The bath illustrates the grandeur of the home, throughout which great measures were taken to maintain precise design elements and an open feeling. For instance, the supporting wall near the front entry, which extends to the second floor alongside the stairway, was constructed as a screen wall instead of a solid wall, meaning stacked, vertical-grain fir beams separated with steel supports. Guests’ eyes can see easily, if not completely, through the slots between the beams, maintaining light and openness.

The wall, as well as a striking handpatinaed metal fireplace, were the two most challenging features of the home to complete, said Dan Stockel of R&H Construction, contractor on the home project. He said that working closely with the Bells to adhere to their high-concept design ideals was challenging but rewarding. “In Thom’s view, perfect does exist,” he explained. “It was great to see our crews pushed to achieve that.”

Personal Art Gallery

Home style and design in Bend, Oregon
This Egyptian horse sculpture in bronze is centuries old and tops a high bookshelf. Photo by Brandon Nixon.

Every wall and every room in the house is adorned with art. Paintings galore and sculptures in metals, ceramic and glass are everywhere. “Our vision was that our home be like a museum gallery,” said Thom. “We collect museum-quality pieces with classic, iconic design. We look for timelessness and lasting design principles.”

A reproduction of Donatello’s David perches near the living room windows. Carved stone busts sit on tables. A polished horn of a Texas longhorn adorns the kitchen counter. A stylized Egyptian horse several centuries old sits high on a bookshelf in the upstairs lounge.
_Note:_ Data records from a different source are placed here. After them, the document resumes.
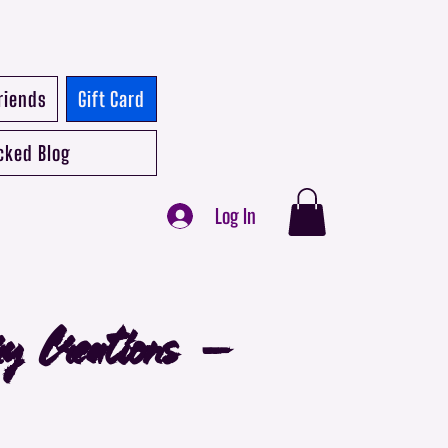
riends
Gift Card
cked Blog
Log In
ry Creations -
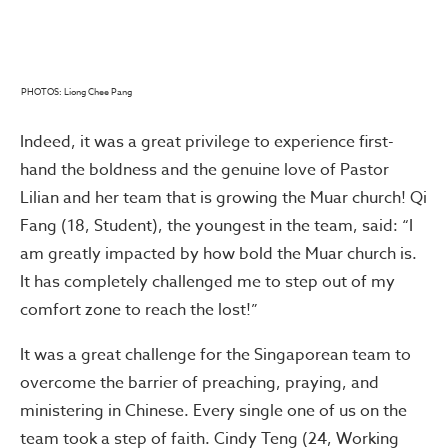
PHOTOS: Liong Chee Pang
Indeed, it was a great privilege to experience first-
hand the boldness and the genuine love of Pastor
Lilian and her team that is growing the Muar church! Qi
Fang (18, Student), the youngest in the team, said: “I
am greatly impacted by how bold the Muar church is.
It has completely challenged me to step out of my
comfort zone to reach the lost!”
It was a great challenge for the Singaporean team to
overcome the barrier of preaching, praying, and
ministering in Chinese. Every single one of us on the
team took a step of faith. Cindy Teng (24, Working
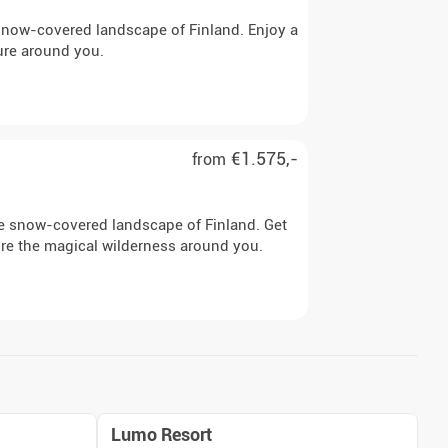
e snow-covered landscape of Finland. Enjoy a
ure around you.
€1.575,-
from
the snow-covered landscape of Finland. Get
ore the magical wilderness around you.
Lumo Resort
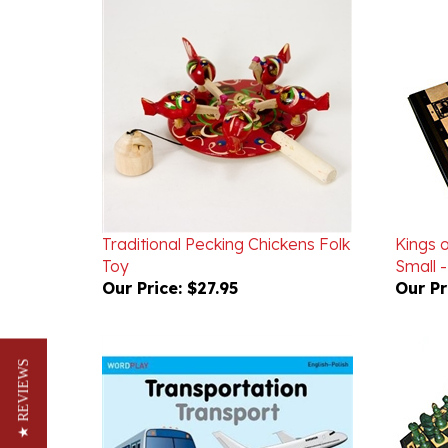
Traditional Pecking Chickens Folk
Kings o
Toy
Small 
Our Price:
$27.95
Our Pr
★ REVIEWS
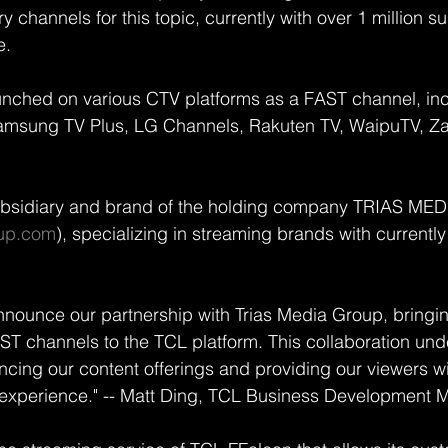
channels for this topic, currently with over 1 million su
e.
unched on various CTV platforms as a FAST channel, in
amsung TV Plus, LG Channels, Rakuten TV, WaipuTV, Zat
sidiary and brand of the holding company TRIAS ME
up.com
), specializing in streaming brands with currentl
nnounce our partnership with Trias Media Group, bringin
AST channels to the TCL platform. This collaboration und
ing our content offerings and providing our viewers wi
 experience." -- Matt Ding, TCL Business Development 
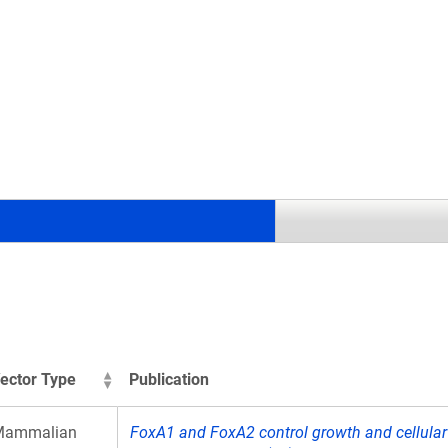
.
ector Type
Publication
Mammalian
FoxA1 and FoxA2 control growth and cellular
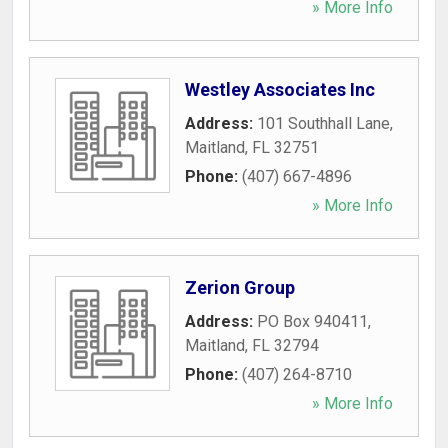
» More Info
Westley Associates Inc
Address:
101 Southhall Lane
,
Maitland
,
FL
32751
Phone:
(407) 667-4896
» More Info
Zerion Group
Address:
PO Box 940411
,
Maitland
,
FL
32794
Phone:
(407) 264-8710
» More Info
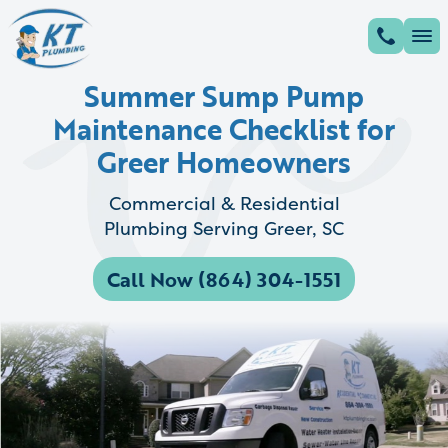
Summer Sump Pump
Maintenance Checklist for
Greer Homeowners
Commercial & Residential
Plumbing Serving Greer, SC
Call Now (864) 304-1551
A spectacular contemporary mixed-media painting is hung from the back of the fireplace. Five lengths of fused glass in varying colors cling to the laundry room wall.

“Our aesthetic is contemporary mixed with antiquity,” explained Thom. “Modern balanced with classic.” The furniture and fixtures are as much of a work of art as the artworks themselves. A white leather couch is partnered with black leather Barcelona chairs in the living room. Nearby, the dining room table has a clever set of gears within that retract the table’s leaves, depending on number of guests for that meal. “We want every room to have a balance of color, form and texture,” said Thom.

One piece of art is particularly personal. It’s a torch from the 1984 Olympics framed in plexiglass and secured to a dining room wall. “The torch had been carried across the U.S., runner to runner,” recalled Cyndie. “I was the last runner in Orange County, and carried it to the stadium.”

Cowboy Culture

Home style and design in Bend, Oregon
Western themed tack room. Photo by Brandon Nixon.

If the house is a museum of antiquity and contemporary art, the tack room is a spatial immersion in Western culture. Thom is an avid horseman who enjoys cutting competitions and formerly participated on a mounted search and rescue team for San Bernardino County. Equally laden in artworks as the house, the tack room exudes classy, cowboy charm. “This space is totally different than the house,” he said.

A shelf of whisky glistens in an antique cabinet; leather tooling backs a coat rack; signed rodeo posters line the walls. A cowhide chaise lounge accents the center of the room. Saddles hang from the wall, indicating that for all of its beauty, the tack room is a working space, too.

But About That View

Home style and design in Bend, Oregon
Photo by David Papazian

The former deck, Cyndie said, was multilevel with many different, disjointed heights. “We leveled it all out,” she explained. The wide expanse of composite decking is the perfect platform to take in what drew the Bells to the site in the first place. “We see eagles, osprey, hawks,” Cyndie said, gazing down upon the river. “At night the moon reflects in the river. The trees change. You can really see all four seasons portrayed here.”

Thom stood near, taking in the expansive view. “We feel very blessed,” he said.